Saliendo de aquella sala, ella
lo observó, él no pudo escapar a su mirada, que con algo de timidez, le volvió
a ocultar. Su cabello dorado, su vestido negro, le insinuaban un café, una
conversación. No dudo en saludarla, al escuchar su acento, sintió una fuerza
interna que lo impulsó a invitarla. Ella lo llevó por la calle Corrientes. En
un café, empezó a llevarlo por la ruta de la noche. Mientras ella le contaba de
la historia de la ciudad, para él era imposible no ver la transparencia de su
blusa, la sensualidad de sus piernas debajo de la falda de ese vestido negro. Percibía
una mujer de fuego detrás de ese atisbo de timidez. No paraba de mirarla a los
labios y entendió que ella no le era indiferente cuando empezó a acariciar su
cabello dorado mientras hablaba.
Pocas veces tiene un destino
el encuentro casual que desborda las bajas pasiones. No le interesó preguntar
si era o no casada, sus compromisos, él sabía que debía partir temprano y a
ella no le incomodó eso. Salieron del café, la tomó por la cintura y la besó,
no lo resistió, ella se dejó llevar.

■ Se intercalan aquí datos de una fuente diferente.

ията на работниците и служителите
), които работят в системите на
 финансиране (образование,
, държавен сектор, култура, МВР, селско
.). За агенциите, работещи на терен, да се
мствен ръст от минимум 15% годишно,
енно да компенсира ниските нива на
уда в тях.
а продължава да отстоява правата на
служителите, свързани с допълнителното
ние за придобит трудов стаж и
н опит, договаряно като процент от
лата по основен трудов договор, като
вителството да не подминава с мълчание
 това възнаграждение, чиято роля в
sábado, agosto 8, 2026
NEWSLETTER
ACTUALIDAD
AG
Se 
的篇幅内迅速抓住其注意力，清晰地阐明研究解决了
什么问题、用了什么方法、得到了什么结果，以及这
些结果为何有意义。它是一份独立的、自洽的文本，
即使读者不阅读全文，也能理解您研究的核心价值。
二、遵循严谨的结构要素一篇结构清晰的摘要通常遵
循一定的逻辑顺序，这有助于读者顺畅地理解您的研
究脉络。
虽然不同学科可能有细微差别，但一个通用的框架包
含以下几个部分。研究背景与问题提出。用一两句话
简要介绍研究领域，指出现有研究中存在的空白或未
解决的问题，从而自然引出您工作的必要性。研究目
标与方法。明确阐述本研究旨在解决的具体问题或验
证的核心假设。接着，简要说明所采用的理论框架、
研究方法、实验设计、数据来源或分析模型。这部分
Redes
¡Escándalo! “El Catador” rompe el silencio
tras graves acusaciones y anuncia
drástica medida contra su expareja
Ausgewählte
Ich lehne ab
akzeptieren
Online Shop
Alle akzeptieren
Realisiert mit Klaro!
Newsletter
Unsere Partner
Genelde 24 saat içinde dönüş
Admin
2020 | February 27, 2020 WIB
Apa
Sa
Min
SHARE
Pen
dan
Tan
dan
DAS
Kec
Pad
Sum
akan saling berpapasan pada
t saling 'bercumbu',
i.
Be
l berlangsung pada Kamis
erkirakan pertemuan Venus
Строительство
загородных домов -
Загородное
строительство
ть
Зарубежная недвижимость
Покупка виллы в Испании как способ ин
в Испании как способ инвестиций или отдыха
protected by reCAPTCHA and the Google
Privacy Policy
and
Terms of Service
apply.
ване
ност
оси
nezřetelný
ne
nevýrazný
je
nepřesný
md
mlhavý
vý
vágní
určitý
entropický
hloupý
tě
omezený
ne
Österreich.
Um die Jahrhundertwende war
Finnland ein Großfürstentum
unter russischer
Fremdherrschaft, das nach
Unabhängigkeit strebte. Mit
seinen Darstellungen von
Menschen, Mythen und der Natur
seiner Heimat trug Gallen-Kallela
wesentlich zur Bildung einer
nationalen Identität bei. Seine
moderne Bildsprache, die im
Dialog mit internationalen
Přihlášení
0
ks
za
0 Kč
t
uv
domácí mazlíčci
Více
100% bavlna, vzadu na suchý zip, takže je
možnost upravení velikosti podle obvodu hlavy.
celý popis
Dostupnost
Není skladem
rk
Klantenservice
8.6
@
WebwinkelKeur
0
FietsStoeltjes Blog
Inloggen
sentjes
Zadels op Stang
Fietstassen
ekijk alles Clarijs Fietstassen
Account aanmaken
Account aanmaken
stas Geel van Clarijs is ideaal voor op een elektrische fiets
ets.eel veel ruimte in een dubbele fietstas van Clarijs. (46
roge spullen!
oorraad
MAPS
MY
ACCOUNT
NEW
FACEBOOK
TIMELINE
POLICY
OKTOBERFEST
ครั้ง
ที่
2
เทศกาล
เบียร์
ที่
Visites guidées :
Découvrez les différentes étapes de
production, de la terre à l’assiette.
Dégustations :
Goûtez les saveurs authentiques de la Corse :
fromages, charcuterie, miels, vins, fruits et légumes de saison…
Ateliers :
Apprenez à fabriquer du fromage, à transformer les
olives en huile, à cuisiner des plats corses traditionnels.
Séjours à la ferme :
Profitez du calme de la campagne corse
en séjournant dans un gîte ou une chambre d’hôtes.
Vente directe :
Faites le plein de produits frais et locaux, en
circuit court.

En la habitación del hotel, casi tan
pronto entraron, la besó de nuevo, la llevó contra la pared, llevó su mano a su
entrepierna levantado la falda del vestido, empezó a quitarle la blusa, llevó
sus manos a sus caderas con frenesí. El encaje negro, toda su transparencia de
locura, lo convirtió en esclavo de ella. Le quitó la ropa interior con la boca,
con su lengua llegó a su templó, la saboreó con pasión, con lentitud, quería sentirla
temblar, sentir su río de pasión encima. Entre gemidos incontrolables la hizo
suya, ella lo hizo su extranjero. Ella dejó las marcas del deseo en su espalda,
rasguños de placer en una noche cómplice, en la habitación 317, en la
habitación del pecado del sur.
Cuando él despertó, en la
cama, había una nota con la ropa íntima de encaje de ella: Adiós extranjero, si
decidís volver, ya sabés donde buscarme.